Missile Defense WSJ Op-Ed
Obama's Missile Test
FEBRUARY 9, 2009, 11:30 A.M. ET
The Administration wavers on defenses in Europe.
Iran's launch last week of a satellite using a homegrown rocket is another reminder of why Europe needs a missile defense -- and needs to start building it now. Combine Iran's improving missile technology with its nuclear aspirations, and it's a lethal mix. This is especially timely given the debate inside the Obama Administration over whether to walk away from the U.S. promise to provide a defense shield for our European allies.
Iran now joins eight countries with indigenous space-launch capability -- an advance that, on the military side, translates into a step forward for its ballistic-missile technology. The threat isn't immediate, as the satellite was small and lightweight compared to a nuclear warhead, but neither is Europe's missile defense set to be deployed immediately. The reason to start early is precisely to be prepared, and not to have to scramble, if Iran develops its capability faster and the mullahs aren't as benign as some think.
That's why the Bush Administration pushed forward with a Europe-wide missile defense system to be based in Poland and the Czech Republic and built over the next six years. It's also why every NATO country has endorsed the U.S.-led effort. They have done so twice -- first among heads of state in Bucharest in April and again at a meeting of foreign ministers after the U.S. election. NATO also plans to pursue its own missile defenses in conjunction with the Polish and Czech sites.
The question now is whether the Obama Administration will stand by its predecessor's promise or, as is widely anticipated, suspend the European program. On the campaign trail, Barack Obama suggested missile defense was either ineffective or too expensive, or both. His nominee for the third-ranking position at the Pentagon, Michele Flournoy, has indicated that the deployment plans for Europe will be reviewed. In a speech over the weekend at the annual Munich security conference, Vice President Joseph Biden was ambiguous: "We will continue to develop missile defenses to counter a growing Iranian capability, provided the technology is proven to work and cost effective."
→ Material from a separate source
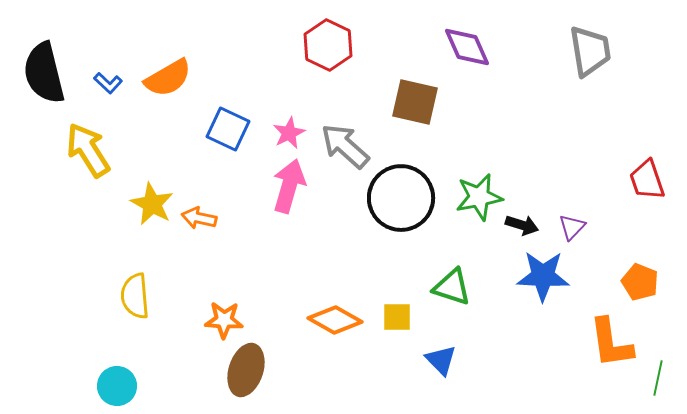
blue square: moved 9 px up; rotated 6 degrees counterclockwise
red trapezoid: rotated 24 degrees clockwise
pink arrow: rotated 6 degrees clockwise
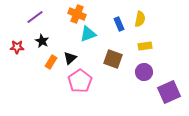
Suspending the program would have serious consequences. It would send a signal of American weakness to Iran, which the Obama Administration says it wishes to engage. If the mullahs watch the U.S. back down on confronting its missile threat, who could blame them for assuming it will also back down over its nuclear aspirations?
A suspension would also send a message of American irresolution to Russia, which opposes deploying the antimissile system in countries it considers part of its sphere of influence. This kind of Cold War thinking was on display again last week with the news that Moscow had bribed Kyrygyzstan to close a key U.S. air base for supplying Afghanistan. Backing down on missile defense would only encourage more such Russian behavior.
The U.S.-led missile defense program for Europe is aimed at the Iranian threat, and in no way diminishes Russia's own nuclear deterrent. Moscow knows this, yet it nonetheless threatens to deploy missiles in the Kalingrad enclave between NATO members Poland and Lithuania if the U.S. goes through with the defense system. Moscow has spurned U.S. invitations to participate in the program.
Hillary Clinton's State Department may hope to get more Russian cooperation against Iran in return for disavowing its commitment to Europe. But that's not worth the message it sends about the U.S. willingness to cave in the face of Russian intimidation. Russia may be prepared to cooperate on a modest scale on Iran -- but only if the U.S. forgoes the defense of Europe. That's no bargain.
The biggest fallout of a suspension would be among America's allies in Europe. Poland and the Czech Republic agreed at some political risk to host missile interceptors and a radar. If the U.S. reneges now, these newly free countries will have reason to doubt that they can trust any U.S. security commitments. Other NATO nations are also watching to see if the U.S. will remain a reliable partner against Russia.
Now that he has the responsibility of governing, Mr. Obama may reach a better understanding of the recent technological progress on a defensive shield. Defense Secretary Robert Gates has been a firm supporter of a missile defense for Europe. National Security Adviser Jim Jones, a former NATO commander, knows how important the antimissile system is to the alliance.
The new Administration will also have to make a decision about whether to proceed with the planned expansion of the missile defense site at Fort Greely, Alaska, where 10 interceptors are stationed. Last week's news that North Korea may be planning another test of its long-range Taepodong-2 missile ought to make that an easy call.
Friend and foe alike are trying to take the measure of Mr. Obama, and to test him. Mr. Obama made the nurturing of U.S. alliances a major campaign theme, and, along with trade, the missile defense pact with Europe is the first test of whether he meant it.
(Sorry to my readers, I had this bookmarked and kept meaning to get it up here.)